Es lo que pide el Pentágono, más madera, si lo que se quiere es ganar la guerra, por encima de cualquier otra preciada recurrencia. Doscientos mil millones de dólares, nada más ni nada menos, que habrá de salir de los bolsillos del sufrido contribuyente norteamericano, el pagano de todas las guerras, pasadas, presentes y futuras, descontando garantías de éxito.

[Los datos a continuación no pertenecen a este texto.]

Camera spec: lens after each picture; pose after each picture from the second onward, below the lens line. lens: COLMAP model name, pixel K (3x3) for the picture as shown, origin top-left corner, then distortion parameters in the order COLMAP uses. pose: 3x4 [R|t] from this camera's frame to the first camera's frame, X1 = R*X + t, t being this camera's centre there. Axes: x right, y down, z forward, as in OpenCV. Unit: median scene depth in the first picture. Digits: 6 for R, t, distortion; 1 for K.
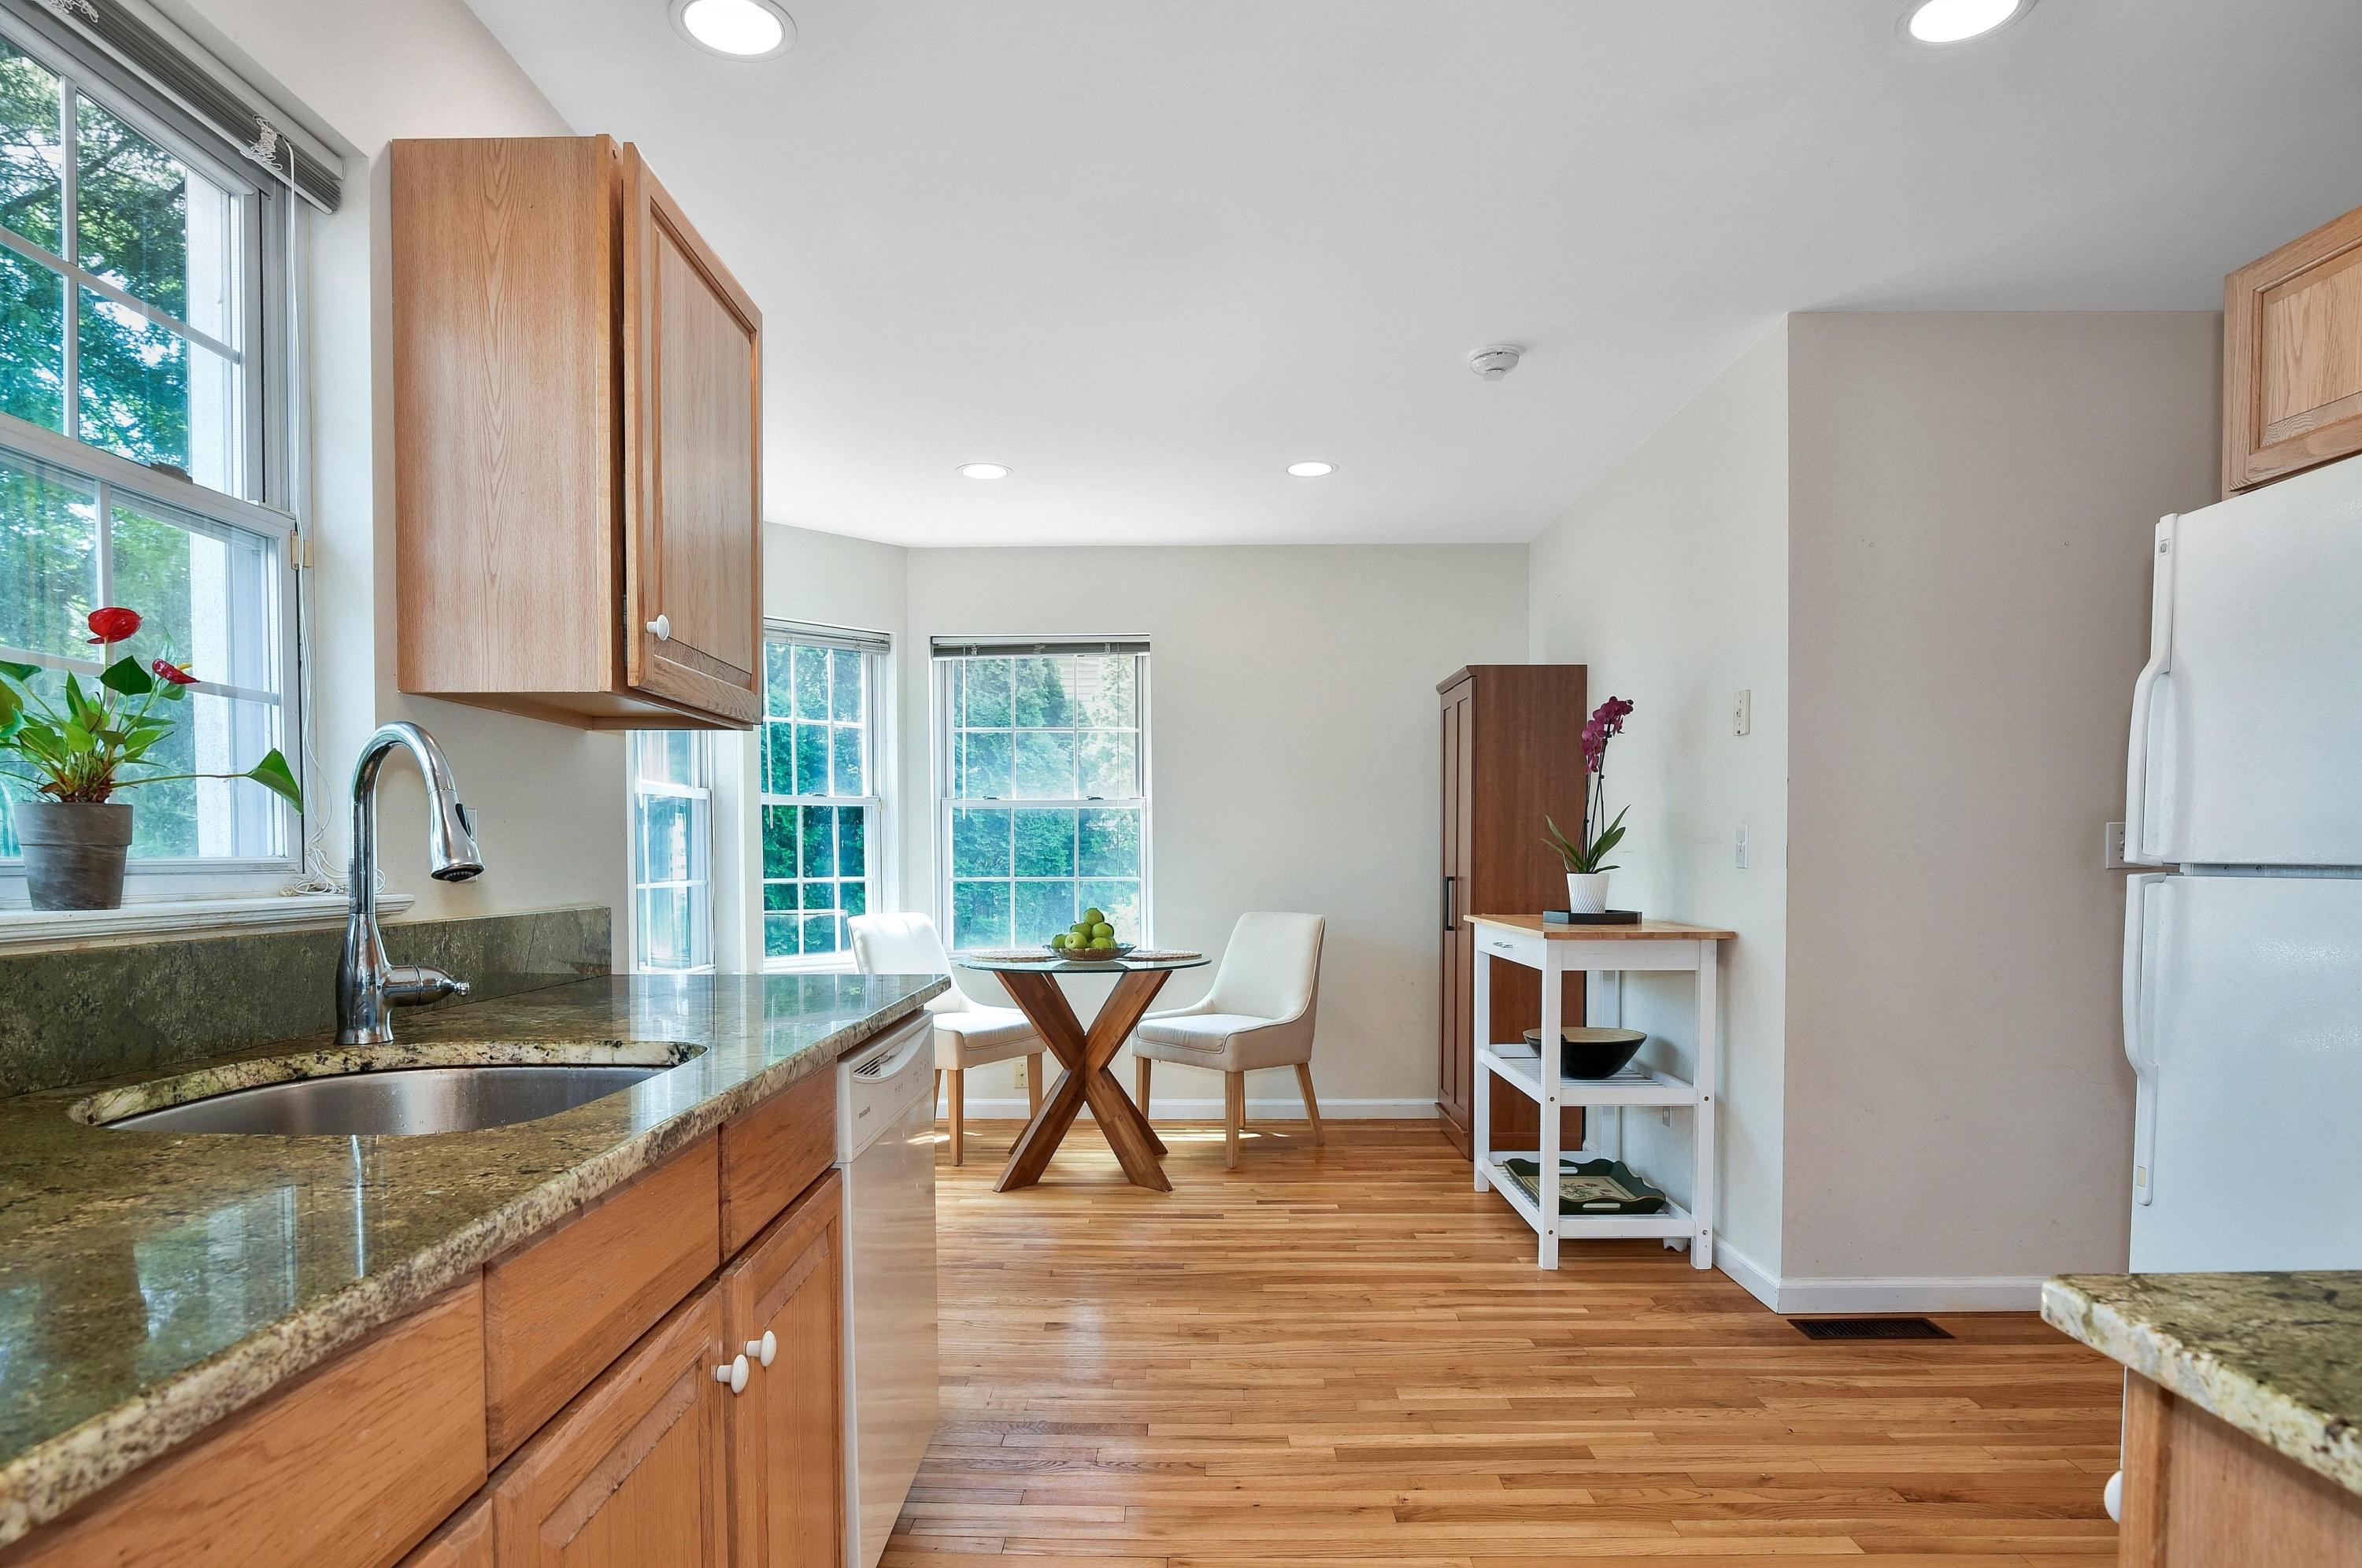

A mí me recuerda mucho las ínfulas del emperador Napoleón, cuando no escatimaba medios para conseguir los triunfos de altura que, al final, acabara perdiendo. Por aquél entonces nada jugaba en contra del corso. No existían en cadenas televisivas las críticas feroces que ahora se dan, ni tampoco las irreverentes fauces que devoran los principios, ahora los antojos se ofrecen más caros aunque los nuevos hacedores gocen de las cifras nunca vistas anteriormente.
La maquinaria armamentista también devora toda la madera de que se dispone, que no es poca, pero quizás no cuente con el arrojo del oponente, que no escatima nada, con tal de seguir dando por viva, con el ardor de un sinfín de correligionarios, una causa que se ha ido proyectando desde que la ausencia del Reza Pahlavi marcara su nuevo destino al pueblo más orgulloso de la Tierra.
De no agotarse, veremos si no se agota antes la manera de descabalgar a los autores de tanta ignominia, forzada sin respeto y pendiente de terminar una tarea que se nos antoja de gran envergadura, hasta poderla concluir con éxito.
Los ciudadanos del mundo seguiremos esperando, con infinita paciencia, a que alguien, en algún lado, formule los requisitos válidos para detener lo que no solo nos cuesta, sino que nos costará digerir durante demasiado tiempo. Si al menos los emperadores de hoy se parecieran un poco a los de antes, ganaríamos algo en cuestión de estrategia.